Duplicité, ambition, avidité. Au-delà des thèmes de ce roman âpre et dur, se pose également l’épineuse question du rapport au judaïsme de son auteur.
Dario Asfar est un médecin Levantin émigré, tentant tant bien que mal d'exercer son métier à Nice. Peinant déjà à rassembler de quoi nourrir sa femme et son tout jeune nourrisson, il accepte de pratiquer un avortement sur la troublante Elinor, aventurière américaine. Mais, les circonstances ne tournent pas comme prévu.
Continuant à s'engoncer dans ses problèmes d'argent, la misère le contraint alors à faire chanter un maître d'hôtel dont le fils est son patient ; il obtient ainsi un prêt pour un an. Afin de lui donner les moyens de le rembourser, l'homme lui donne l'opportunité de soigner Philippe Wardes, un riche homme d'affaires, rongé par l'alcool, les belles femmes et le jeu. La rencontre avec le magnat torturé, ainsi que celle avec son épouse bafouée, vont s'avérer décisives pour sa carrière : bientôt, dévoyant le succès des théories psychanalytique, il deviendra le docteur Asfar, le maître des âmes, rapace, vénal, fourbe. Riche.
Ce portrait d'homme d'une étonnante noirceur montre la noyade effrénée de Dario Asfar dans le vice et la perdition. De pitoyable par la misère et le dénuement, il devient féroce et sans scrupule, avide et manipulateur. La proie se fait prédateur, et elle n'oublie ni le mépris, ni les souillures qu'on lui a infligés. Ce que l'Occident lui a refusé, il le prendra par la ruse et la duperie. A son tour, le petit médecin juif pourra jouir de l'aisance et des privilèges des nantis : les femmes, la bonne chaire, les mondanités, un ersatz de dignité. Mais de reconnaissance, point. A force de prétendre guérir les âmes, il en perdra la sienne. Comment interpréter l'esprit critique particulièrement acéré dont Irène Nemirovsky fait montre à l'égard des juifs d'orient, ces « levantins » ? Il est bien malaisé de répondre à une telle question, et on ne sait pas comment interpréter la connivence de l'auteur avec le journal antisémite « Gringoire » dans lequel a été publié ce roman.

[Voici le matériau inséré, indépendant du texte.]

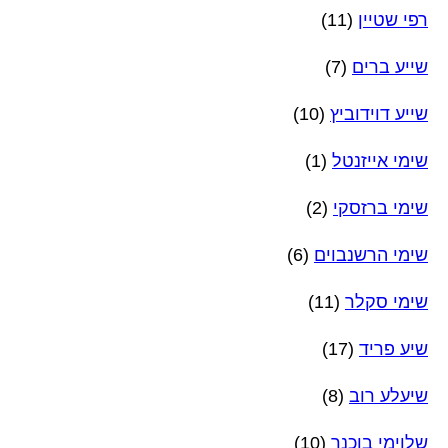
רפי שטיין
(11)
שייע ברים
(7)
שייע דוידוביץ
(10)
שימי אייזנטל
(1)
שימי ברזסקי
(2)
שימי הרשנבוים
(6)
שימי סקלר
(11)
שיע פריד
(17)
שיעלע רוב
(8)
שלוימי בוכנר
(10)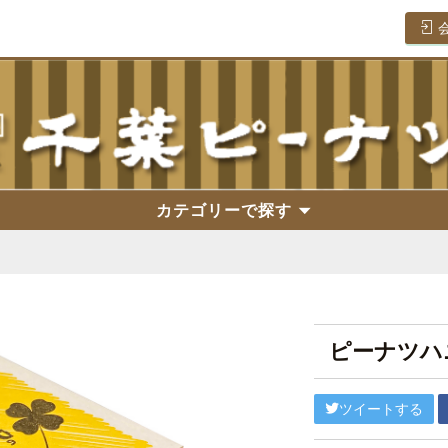
カテゴリーで探す
ピーナツハ
ツイートする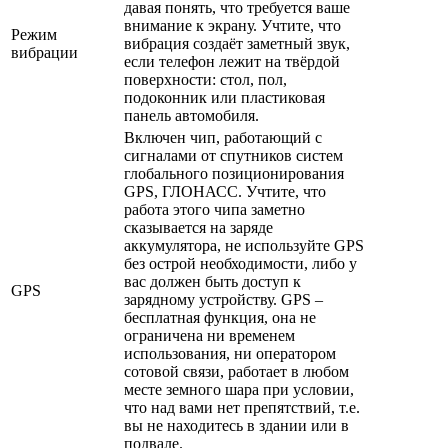
давая понять, что требуется ваше
внимание к экрану. Учтите, что
Режим
вибрация создаёт заметный звук,
вибрации
если телефон лежит на твёрдой
поверхности: стол, пол,
подоконник или пластиковая
панель автомобиля.
Включен чип, работающий с
сигналами от спутников систем
глобального позиционирования
GPS, ГЛОНАСС. Учтите, что
работа этого чипа заметно
сказывается на заряде
аккумулятора, не используйте GPS
без острой необходимости, либо у
вас должен быть доступ к
GPS
зарядному устройству. GPS –
бесплатная функция, она не
ограничена ни временем
использования, ни оператором
сотовой связи, работает в любом
месте земного шара при условии,
что над вами нет препятствий, т.е.
вы не находитесь в здании или в
подвале.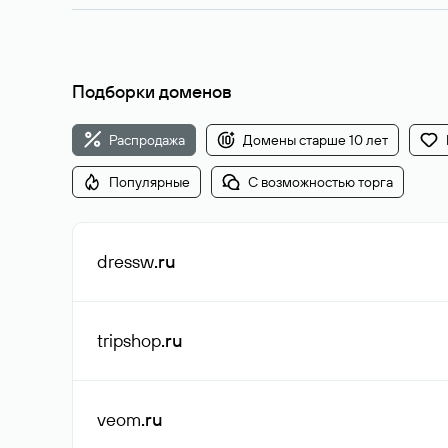
Подборки доменов
Распродажа
Домены старше 10 лет
Популярные
С возможностью торга
dressw
.ru
tripshop
.ru
veom
.ru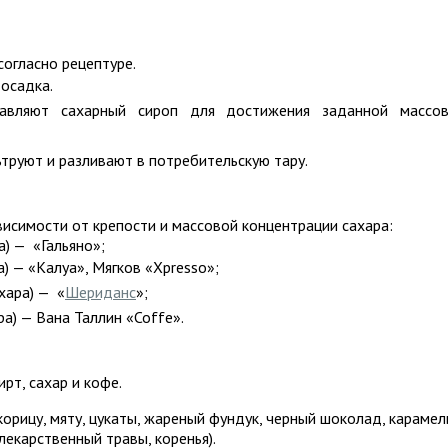
согласно рецептуре.
осадка.
авляют сахарный сироп для достижения заданной массо
труют и разливают в потребительскую тару.
висимости от крепости и массовой концентрации сахара:
а) — «Гальяно»;
) — «Калуа», Мягков «Xpresso»;
хара) — «
Шериданс
»;
ра) — Вана Таллин «Coffe».
рт, сахар и кофе.
орицу, мяту, цукаты, жареный фундук, черный шоколад, карамел
лекарственный травы, коренья).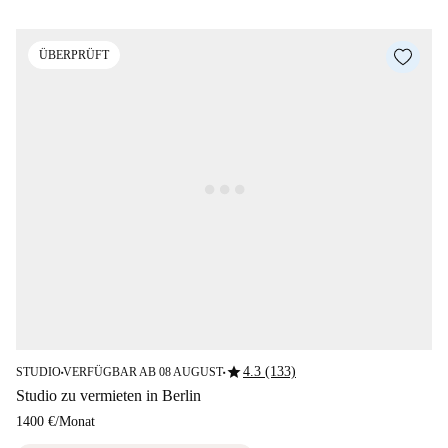
ÜBERPRÜFT
star
4.3 (133)
STUDIO
VERFÜGBAR AB 08 AUGUST
■
■
Studio zu vermieten in Berlin
1400 €
/
Monat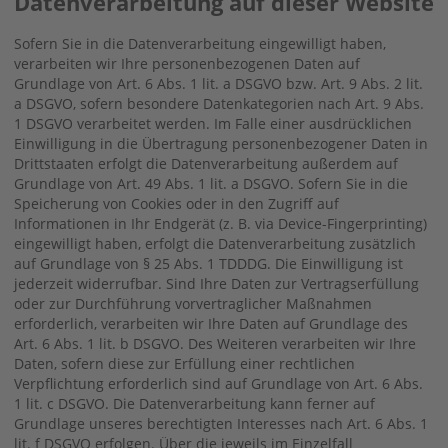
Datenverarbeitung auf dieser Website
Sofern Sie in die Datenverarbeitung eingewilligt haben,
verarbeiten wir Ihre personenbezogenen Daten auf
Grundlage von Art. 6 Abs. 1 lit. a DSGVO bzw. Art. 9 Abs. 2 lit.
a DSGVO, sofern besondere Datenkategorien nach Art. 9 Abs.
1 DSGVO verarbeitet werden. Im Falle einer ausdrücklichen
Einwilligung in die Übertragung personenbezogener Daten in
Drittstaaten erfolgt die Datenverarbeitung außerdem auf
Grundlage von Art. 49 Abs. 1 lit. a DSGVO. Sofern Sie in die
Speicherung von Cookies oder in den Zugriff auf
Informationen in Ihr Endgerät (z. B. via Device-Fingerprinting)
eingewilligt haben, erfolgt die Datenverarbeitung zusätzlich
auf Grundlage von § 25 Abs. 1 TDDDG. Die Einwilligung ist
jederzeit widerrufbar. Sind Ihre Daten zur Vertragserfüllung
oder zur Durchführung vorvertraglicher Maßnahmen
erforderlich, verarbeiten wir Ihre Daten auf Grundlage des
Art. 6 Abs. 1 lit. b DSGVO. Des Weiteren verarbeiten wir Ihre
Daten, sofern diese zur Erfüllung einer rechtlichen
Verpflichtung erforderlich sind auf Grundlage von Art. 6 Abs.
1 lit. c DSGVO. Die Datenverarbeitung kann ferner auf
Grundlage unseres berechtigten Interesses nach Art. 6 Abs. 1
lit. f DSGVO erfolgen. Über die jeweils im Einzelfall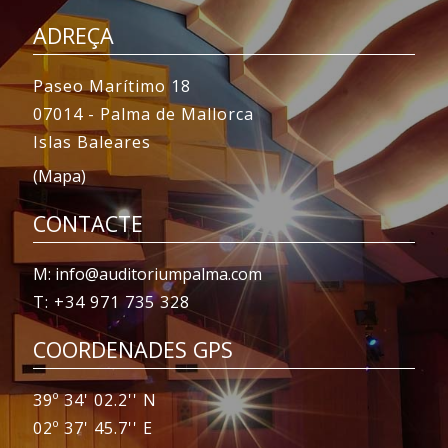
ADREÇA
Paseo Marítimo 18
07014 - Palma de Mallorca
Islas Baleares
(Mapa)
CONTACTE
M: info@auditoriumpalma.com
T: +34 971 735 328
COORDENADES GPS
39º 34' 02.2'' N
02º 37' 45.7'' E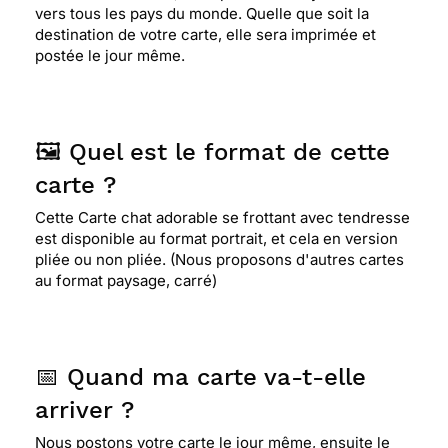
vers tous les pays du monde. Quelle que soit la
destination de votre carte, elle sera imprimée et
postée le jour même.
🖼️ Quel est le format de cette
carte ?
Cette Carte chat adorable se frottant avec tendresse
est disponible au format portrait, et cela en version
pliée ou non pliée. (Nous proposons d'autres cartes
au format paysage, carré)
📅 Quand ma carte va-t-elle
arriver ?
Nous postons votre carte le jour même, ensuite le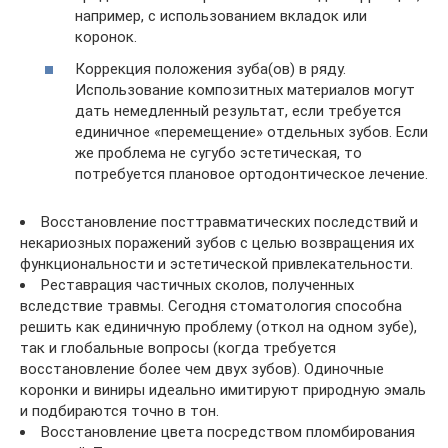
например, с использованием вкладок или
коронок.
Коррекция положения зуба(ов) в ряду.
Использование композитных материалов могут
дать немедленный результат, если требуется
единичное «перемещение» отдельных зубов. Если
же проблема не сугубо эстетическая, то
потребуется плановое ортодонтическое лечение.
Восстановление посттравматических последствий и
некариозных поражений зубов с целью возвращения их
функциональности и эстетической привлекательности.
Реставрация частичных сколов, полученных
вследствие травмы. Сегодня стоматология способна
решить как единичную проблему (откол на одном зубе),
так и глобальные вопросы (когда требуется
восстановление более чем двух зубов). Одиночные
коронки и виниры идеально имитируют природную эмаль
и подбираются точно в тон.
Восстановление цвета посредством пломбирования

Le personnage de Dario, oscillant entre le stéréotype du juif cupide et sans scrupule, sur le modèle de l'usurier juif Shylock du Marchand de Venise (Shakespeare), et l'animal pris au piège de l'Occident, on peut à mon sens se poser la question de la responsabilité et de la culpabilité. Asfar est responsable de son destin et de sa déchéance morale ; pour autant, est-il vraiment coupable ? Ne peut-on pas y voir un étonnant instinct de conservation perverti par la pourriture du milieu occidental ? Encore une fois, il est difficile de juger des intentions de l'auteur…
Les autres personnages n'en sont pas moins égratignés par la plume acerbe d'Irène Nemirovsky. Il est notamment intéressant d'examiner les femmes qui gravitent autour du docteur Asfar : Elinor, vénale et calculatrice, son double au féminin ; Clara, sa propre épouse, dévouée et sacrifiée à son mari ; et Madame Wardes, modèle de vertu et de droiture. Ces trois femmes, très différentes dans leurs ambitions et leurs valeurs, donnent ce me semble à réfléchir sur l'analyse du Docteur Asfar. Nuançant un portrait d'homme très dur et incisif, ces femmes forment comme un dégradé de moralité et d'humanité. Adoré par sa femme, admirant Madame Wardes, Dario finira pas convoler en secondes noces avec la rousse et séduisante Elinor. Cet itinéraire sonne comme une errance maudite, une perdition tantôt délibérée, tantôt subie d'un homme ordinaire : à la fois fort et faible comme un être humain, il ratera la porte pour le Paradis pour s'enfoncer avec détermination suicidaire dans son Enfer.